We have focused on the RERI in this paper as a measure of additive interaction. The synergy index is also sometimes considered6 (which is the ratio of the extent to which the risk of the doubly exposed group exceeds 1 to the extent to which the sum of the singly exposed groups exceeds 1). However, this measure should only be used if the doubly unexposed group is the one with the lowest absolute risk.30 Although some prefer the synergy index, arguments for using RERI are given above and elsewhere.31,32 Both could potentially be reported.

Our proposal will hopefully encourage researchers to present interaction analyses in as informative a manner as possible.

Supplementary Data

Supplementary Data are available at IJE online.

Funding

This study was performed within the context of the Escher project (T6-202), a project of the Dutch Top Institute Pharma. National Institutes of Health (grant R01 ES017876 to T.V.).

Supplementary Material

Supplementary Data

Acknowledgements

We want to thank Prof. J.P. Vandenbroucke, PhD, Leiden UMC, The Netherlands, for his helpful comments on an earlier version of this article. We want to acknowledge C.H. van Gils, PhD, UMC Utrecht, The Netherlands, for providing data that we used for the examples in this article.

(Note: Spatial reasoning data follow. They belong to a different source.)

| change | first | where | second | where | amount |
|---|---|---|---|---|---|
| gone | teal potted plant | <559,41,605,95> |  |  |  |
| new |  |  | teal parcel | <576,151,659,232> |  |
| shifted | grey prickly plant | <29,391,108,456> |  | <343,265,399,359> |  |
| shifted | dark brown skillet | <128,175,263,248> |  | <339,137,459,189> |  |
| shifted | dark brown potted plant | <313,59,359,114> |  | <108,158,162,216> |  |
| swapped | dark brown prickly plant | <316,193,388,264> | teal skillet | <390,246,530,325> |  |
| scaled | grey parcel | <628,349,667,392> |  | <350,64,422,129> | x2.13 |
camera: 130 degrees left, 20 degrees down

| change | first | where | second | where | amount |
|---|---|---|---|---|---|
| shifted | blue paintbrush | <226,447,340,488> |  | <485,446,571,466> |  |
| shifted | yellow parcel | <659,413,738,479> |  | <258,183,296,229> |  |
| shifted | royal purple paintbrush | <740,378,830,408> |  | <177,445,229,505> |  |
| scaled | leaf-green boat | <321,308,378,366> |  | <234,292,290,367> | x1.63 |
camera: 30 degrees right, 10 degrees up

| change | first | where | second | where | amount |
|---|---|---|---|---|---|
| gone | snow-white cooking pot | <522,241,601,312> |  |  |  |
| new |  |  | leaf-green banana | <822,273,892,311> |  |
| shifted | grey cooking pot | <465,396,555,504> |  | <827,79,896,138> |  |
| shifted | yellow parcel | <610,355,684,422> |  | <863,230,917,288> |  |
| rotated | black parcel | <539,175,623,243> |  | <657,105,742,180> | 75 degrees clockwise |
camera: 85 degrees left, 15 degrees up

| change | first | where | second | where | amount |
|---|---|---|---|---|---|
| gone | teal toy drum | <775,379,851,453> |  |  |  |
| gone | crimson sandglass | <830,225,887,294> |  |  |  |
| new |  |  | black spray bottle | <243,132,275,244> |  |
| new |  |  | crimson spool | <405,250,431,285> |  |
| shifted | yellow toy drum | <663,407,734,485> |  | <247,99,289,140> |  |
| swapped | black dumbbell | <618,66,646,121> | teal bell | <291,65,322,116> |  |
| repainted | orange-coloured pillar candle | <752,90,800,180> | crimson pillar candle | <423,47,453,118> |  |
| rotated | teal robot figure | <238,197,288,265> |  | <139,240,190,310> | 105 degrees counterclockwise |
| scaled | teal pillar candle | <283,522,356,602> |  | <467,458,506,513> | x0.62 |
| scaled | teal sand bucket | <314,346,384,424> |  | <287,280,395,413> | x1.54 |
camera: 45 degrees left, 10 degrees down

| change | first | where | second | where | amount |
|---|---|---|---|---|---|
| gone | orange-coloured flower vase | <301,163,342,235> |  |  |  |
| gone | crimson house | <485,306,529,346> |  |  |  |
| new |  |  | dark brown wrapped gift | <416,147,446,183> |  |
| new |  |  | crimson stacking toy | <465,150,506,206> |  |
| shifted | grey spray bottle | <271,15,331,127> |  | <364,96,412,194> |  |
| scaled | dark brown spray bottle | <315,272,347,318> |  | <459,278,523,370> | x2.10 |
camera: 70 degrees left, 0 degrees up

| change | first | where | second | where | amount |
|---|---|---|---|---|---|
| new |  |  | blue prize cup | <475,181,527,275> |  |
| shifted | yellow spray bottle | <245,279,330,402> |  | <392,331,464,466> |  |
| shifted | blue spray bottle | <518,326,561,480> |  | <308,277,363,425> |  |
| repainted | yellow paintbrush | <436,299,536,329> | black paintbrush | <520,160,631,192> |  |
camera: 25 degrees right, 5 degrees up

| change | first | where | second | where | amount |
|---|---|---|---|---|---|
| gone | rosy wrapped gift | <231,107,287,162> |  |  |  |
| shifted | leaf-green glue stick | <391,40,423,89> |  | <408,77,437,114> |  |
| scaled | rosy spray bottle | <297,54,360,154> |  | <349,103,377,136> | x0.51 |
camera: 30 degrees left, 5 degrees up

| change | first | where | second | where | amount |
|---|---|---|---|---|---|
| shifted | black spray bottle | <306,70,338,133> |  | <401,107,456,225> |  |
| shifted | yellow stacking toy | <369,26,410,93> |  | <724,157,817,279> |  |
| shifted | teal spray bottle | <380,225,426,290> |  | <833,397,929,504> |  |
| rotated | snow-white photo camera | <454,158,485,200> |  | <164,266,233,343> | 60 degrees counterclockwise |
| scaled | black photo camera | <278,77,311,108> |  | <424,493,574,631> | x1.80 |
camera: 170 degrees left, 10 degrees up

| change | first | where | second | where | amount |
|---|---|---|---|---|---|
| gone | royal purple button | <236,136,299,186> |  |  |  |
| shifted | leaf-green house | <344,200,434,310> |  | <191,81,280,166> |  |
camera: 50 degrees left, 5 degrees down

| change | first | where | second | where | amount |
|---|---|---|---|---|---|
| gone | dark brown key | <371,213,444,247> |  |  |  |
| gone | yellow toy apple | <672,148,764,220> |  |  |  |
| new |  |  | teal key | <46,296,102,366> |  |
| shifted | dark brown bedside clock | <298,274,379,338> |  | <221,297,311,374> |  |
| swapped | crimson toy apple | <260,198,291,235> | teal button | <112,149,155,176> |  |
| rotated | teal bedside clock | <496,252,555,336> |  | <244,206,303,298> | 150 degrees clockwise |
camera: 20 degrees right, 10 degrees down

Conflict of interest: None declared.

KEY MESSAGES.

  • We provide recommendations for presenting effect modification and interaction in such a way that readers have sufficient information to draw conclusions about the size and significance of effect modification and interaction on both the additive and multiplicative scales.

  • We distinguish two cases: when the causal effect of intervening on one exposure, across strata of another factor, is of interest (‘effect modification’); and when the causal effect of intervening on two exposures is of interest (‘interaction’).

  • Our proposal consists of presenting four pieces of information to provide readers with the information needed to assess effect modification or interaction.